**EXERCISE REQUIREMENTS**
Beginning at the line that includes "aber offenbar ist" in the entries below, print each line exactly as it appears, through the last one.

**INFORMATION PROVIDED**
***
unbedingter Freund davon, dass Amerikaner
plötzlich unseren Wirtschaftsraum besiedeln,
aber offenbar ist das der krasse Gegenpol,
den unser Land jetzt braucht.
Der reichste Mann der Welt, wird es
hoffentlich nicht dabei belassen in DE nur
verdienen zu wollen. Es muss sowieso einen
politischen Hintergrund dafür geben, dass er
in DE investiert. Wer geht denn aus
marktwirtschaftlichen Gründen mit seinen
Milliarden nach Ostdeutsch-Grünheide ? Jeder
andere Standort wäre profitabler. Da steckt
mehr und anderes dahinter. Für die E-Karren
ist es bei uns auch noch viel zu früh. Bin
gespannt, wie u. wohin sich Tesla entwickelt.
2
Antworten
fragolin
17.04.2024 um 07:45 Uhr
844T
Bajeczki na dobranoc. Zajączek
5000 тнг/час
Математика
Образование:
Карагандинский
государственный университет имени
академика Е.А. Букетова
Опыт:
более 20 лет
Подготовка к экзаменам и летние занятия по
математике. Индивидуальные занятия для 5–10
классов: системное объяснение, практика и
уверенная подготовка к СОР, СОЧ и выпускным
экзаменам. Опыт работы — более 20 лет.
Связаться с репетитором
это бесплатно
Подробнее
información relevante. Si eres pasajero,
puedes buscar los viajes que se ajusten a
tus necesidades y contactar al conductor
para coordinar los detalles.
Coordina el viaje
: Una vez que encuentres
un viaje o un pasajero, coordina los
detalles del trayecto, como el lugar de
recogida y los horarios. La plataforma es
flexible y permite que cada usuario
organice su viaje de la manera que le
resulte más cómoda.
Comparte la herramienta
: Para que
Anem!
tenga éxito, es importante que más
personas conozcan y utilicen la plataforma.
***
**WORKED SOLUTION**
aber offenbar ist das der krasse Gegenpol,
den unser Land jetzt braucht.
Der reichste Mann der Welt, wird es
hoffentlich nicht dabei belassen in DE nur
verdienen zu wollen. Es muss sowieso einen
politischen Hintergrund dafür geben, dass er
in DE investiert. Wer geht denn aus
marktwirtschaftlichen Gründen mit seinen
Milliarden nach Ostdeutsch-Grünheide ? Jeder
andere Standort wäre profitabler. Da steckt
mehr und anderes dahinter. Für die E-Karren
ist es bei uns auch noch viel zu früh. Bin
gespannt, wie u. wohin sich Tesla entwickelt.
2
Antworten
fragolin
17.04.2024 um 07:45 Uhr
844T
Bajeczki na dobranoc. Zajączek
5000 тнг/час
Математика
Образование:
Карагандинский
государственный университет имени
академика Е.А. Букетова
Опыт:
более 20 лет
Подготовка к экзаменам и летние занятия по
математике. Индивидуальные занятия для 5–10
классов: системное объяснение, практика и
уверенная подготовка к СОР, СОЧ и выпускным
экзаменам. Опыт работы — более 20 лет.
Связаться с репетитором
это бесплатно
Подробнее
información relevante. Si eres pasajero,
puedes buscar los viajes que se ajusten a
tus necesidades y contactar al conductor
para coordinar los detalles.
Coordina el viaje
: Una vez que encuentres
un viaje o un pasajero, coordina los
detalles del trayecto, como el lugar de
recogida y los horarios. La plataforma es
flexible y permite que cada usuario
organice su viaje de la manera que le
resulte más cómoda.
Comparte la herramienta
: Para que
Anem!
tenga éxito, es importante que más
personas conozcan y utilicen la plataforma.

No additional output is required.